» **Directions**: Could you quote every line of the records below word for word, leaving out the pictures?

» **Exercise material**:
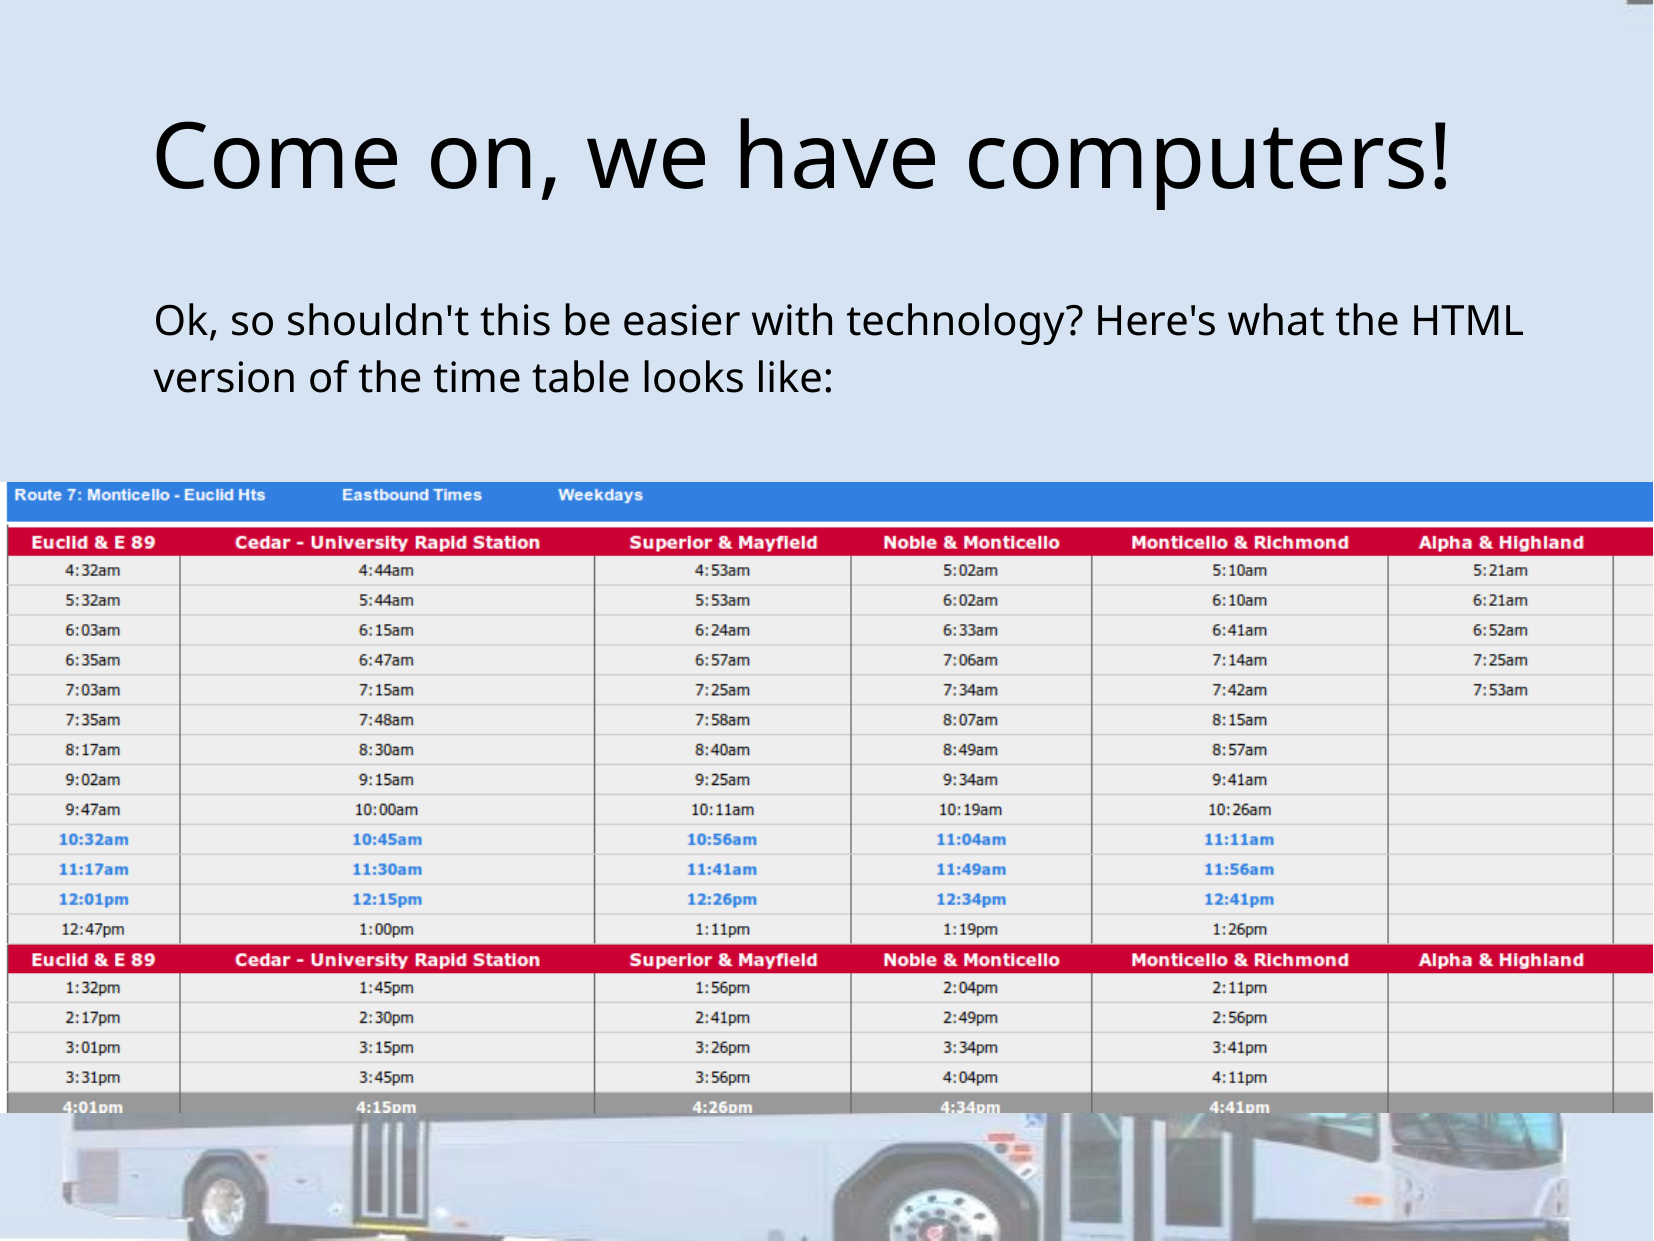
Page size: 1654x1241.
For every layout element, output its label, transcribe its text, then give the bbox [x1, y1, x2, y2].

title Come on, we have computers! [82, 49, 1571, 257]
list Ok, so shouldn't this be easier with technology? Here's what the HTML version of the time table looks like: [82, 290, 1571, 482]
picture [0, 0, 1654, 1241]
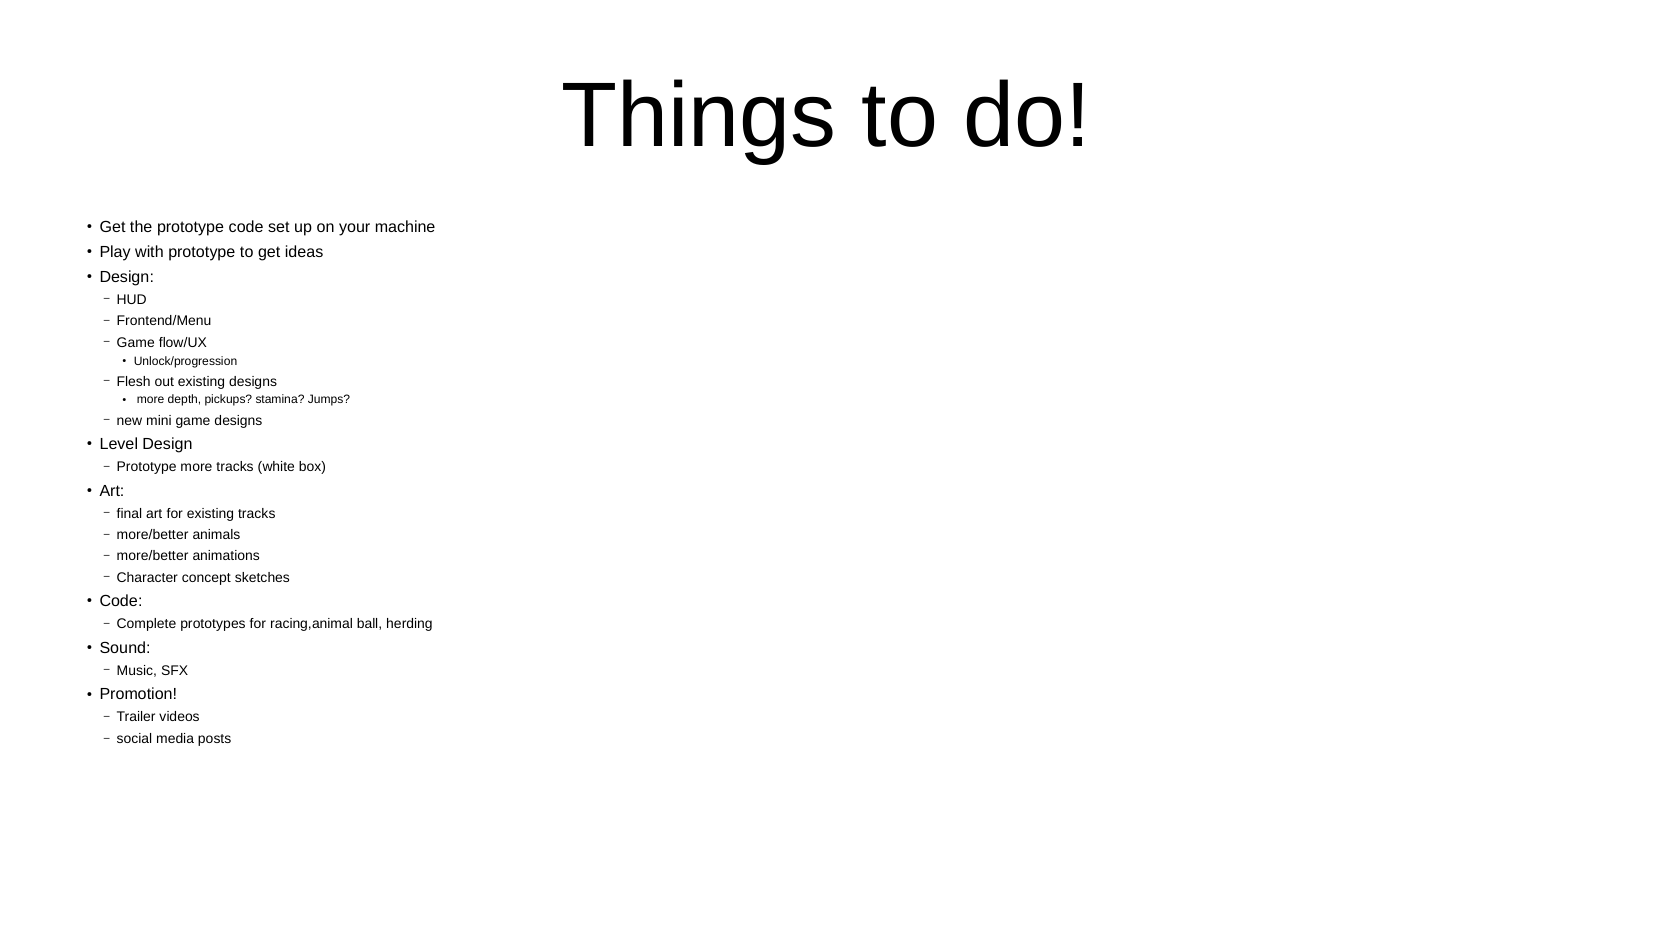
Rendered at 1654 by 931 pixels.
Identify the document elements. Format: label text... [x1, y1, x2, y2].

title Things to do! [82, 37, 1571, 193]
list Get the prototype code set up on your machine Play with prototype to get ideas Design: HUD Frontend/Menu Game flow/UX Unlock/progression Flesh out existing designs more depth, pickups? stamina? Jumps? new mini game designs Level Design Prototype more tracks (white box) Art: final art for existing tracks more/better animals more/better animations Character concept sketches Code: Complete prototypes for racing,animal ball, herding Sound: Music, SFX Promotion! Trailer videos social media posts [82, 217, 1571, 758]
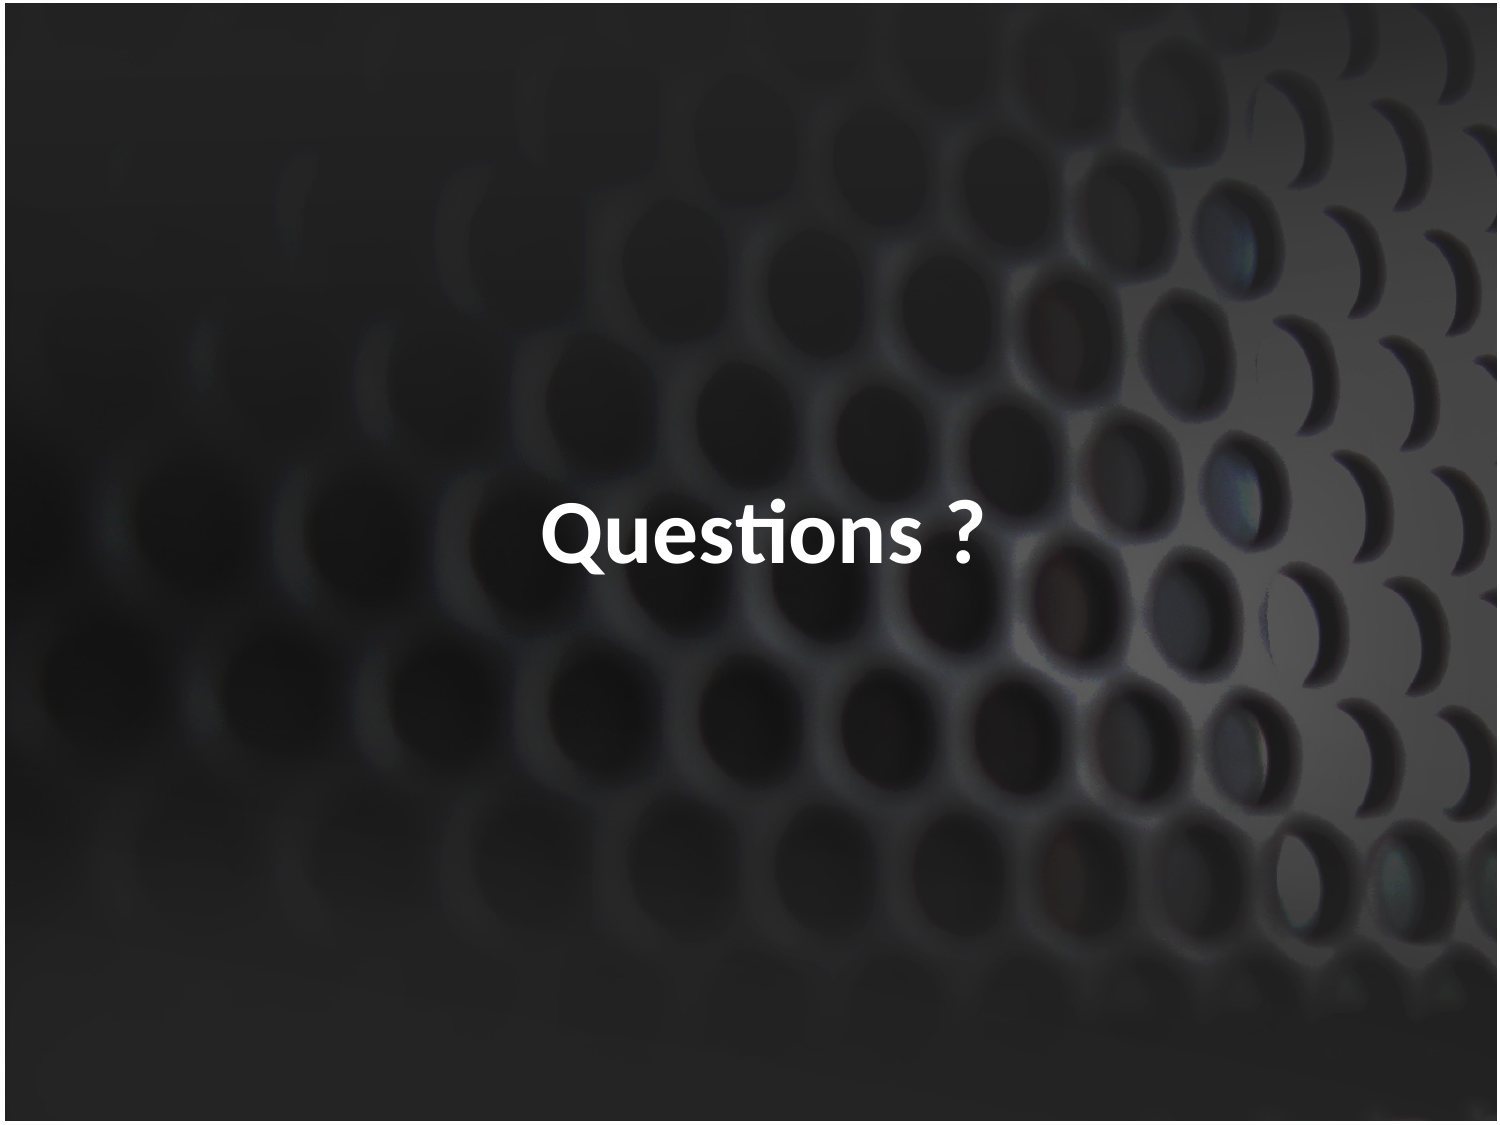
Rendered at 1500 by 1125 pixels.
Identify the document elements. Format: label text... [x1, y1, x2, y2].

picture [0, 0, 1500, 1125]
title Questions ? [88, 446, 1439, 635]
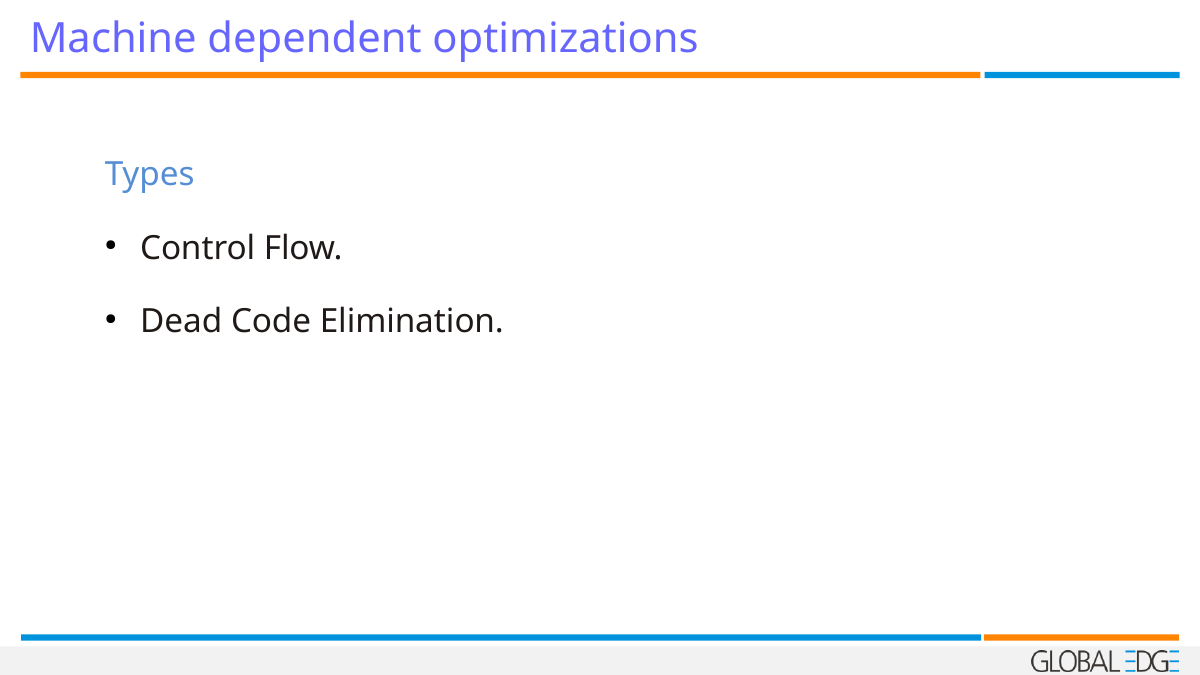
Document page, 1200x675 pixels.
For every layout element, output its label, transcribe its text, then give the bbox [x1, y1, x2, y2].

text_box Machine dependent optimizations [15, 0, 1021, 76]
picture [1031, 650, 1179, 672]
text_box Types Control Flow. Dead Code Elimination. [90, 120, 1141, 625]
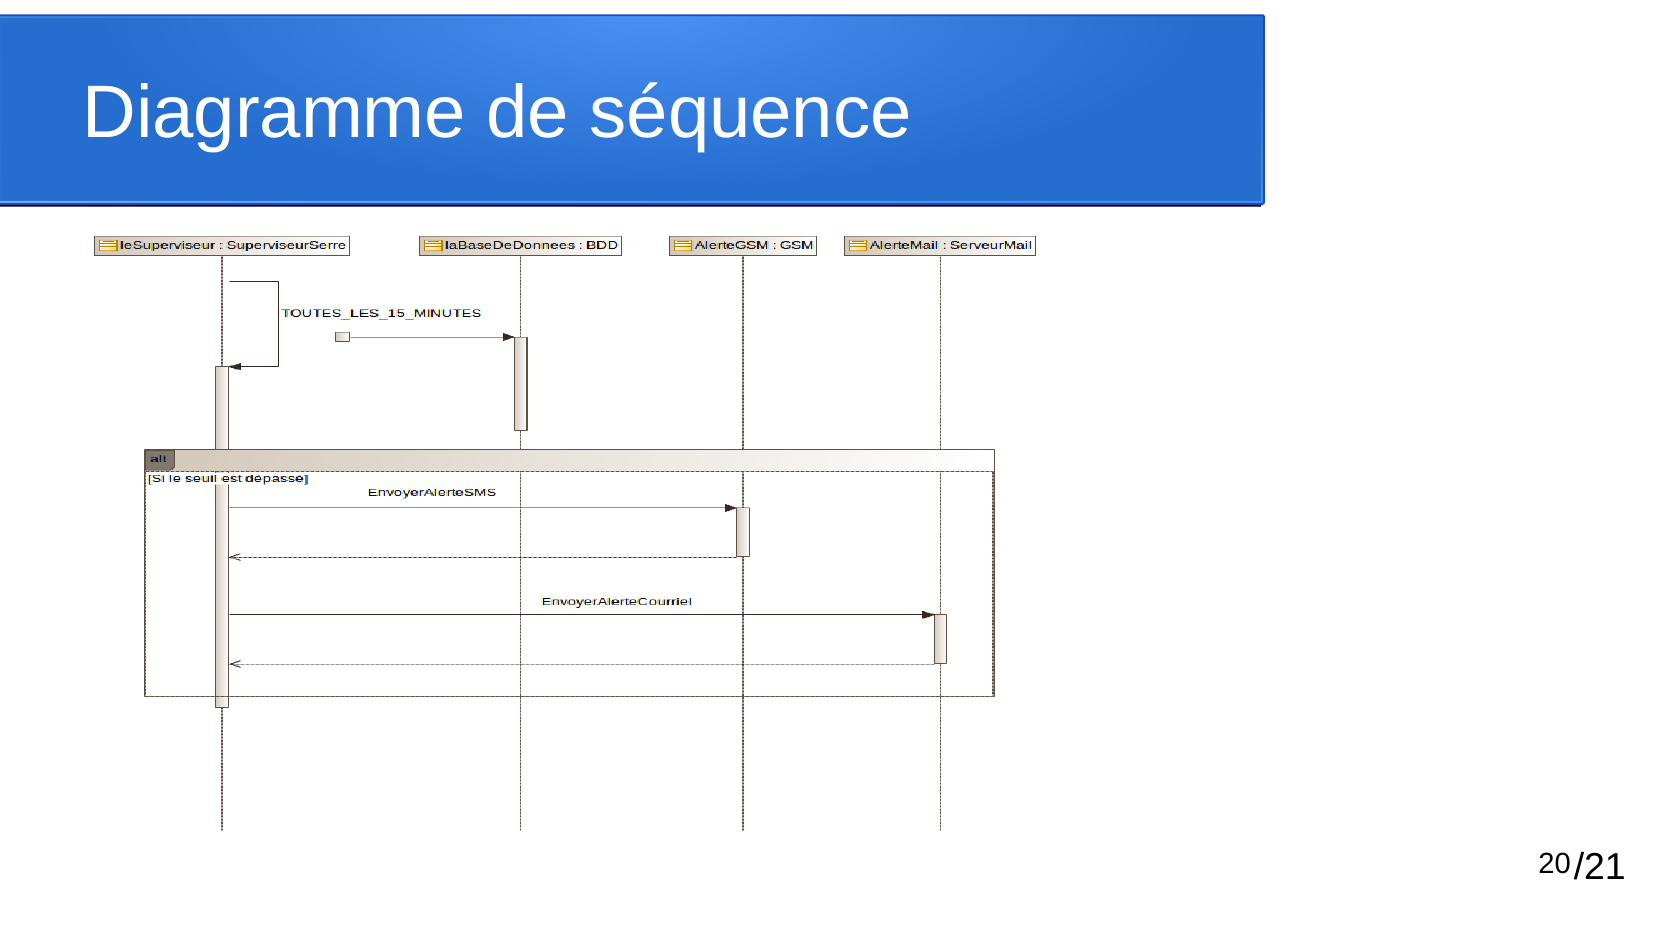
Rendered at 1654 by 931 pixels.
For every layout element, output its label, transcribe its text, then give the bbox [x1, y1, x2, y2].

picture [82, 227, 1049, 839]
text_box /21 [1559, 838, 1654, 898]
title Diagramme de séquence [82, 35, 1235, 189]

» **Task output**:
Page size: 1654x1241.
For every layout element, output its label, transcribe its text, then give the bbox [x1, y1, x2, y2].

title Come on, we have computers! [82, 49, 1571, 257]
list Ok, so shouldn't this be easier with technology? Here's what the HTML version of the time table looks like: [82, 290, 1571, 482]
picture [0, 0, 1654, 1241]
Rendered at 1654 by 931 pixels.
Identify the document elements. Format: label text... [x1, y1, x2, y2].

title Things to do! [82, 37, 1571, 193]
list Get the prototype code set up on your machine Play with prototype to get ideas Design: HUD Frontend/Menu Game flow/UX Unlock/progression Flesh out existing designs more depth, pickups? stamina? Jumps? new mini game designs Level Design Prototype more tracks (white box) Art: final art for existing tracks more/better animals more/better animations Character concept sketches Code: Complete prototypes for racing,animal ball, herding Sound: Music, SFX Promotion! Trailer videos social media posts [82, 217, 1571, 758]
Rendered at 1500 by 1125 pixels.
Identify the document elements. Format: label text... [x1, y1, x2, y2].

picture [0, 0, 1500, 1125]
title Questions ? [88, 446, 1439, 635]
Document page, 1200x675 pixels.
For every layout element, output its label, transcribe its text, then give the bbox [x1, y1, x2, y2].

text_box Machine dependent optimizations [15, 0, 1021, 76]
picture [1031, 650, 1179, 672]
text_box Types Control Flow. Dead Code Elimination. [90, 120, 1141, 625]
Rendered at 1654 by 931 pixels.
For every layout element, output its label, transcribe its text, then give the bbox [x1, y1, x2, y2].

picture [82, 227, 1049, 839]
text_box /21 [1559, 838, 1654, 898]
title Diagramme de séquence [82, 35, 1235, 189]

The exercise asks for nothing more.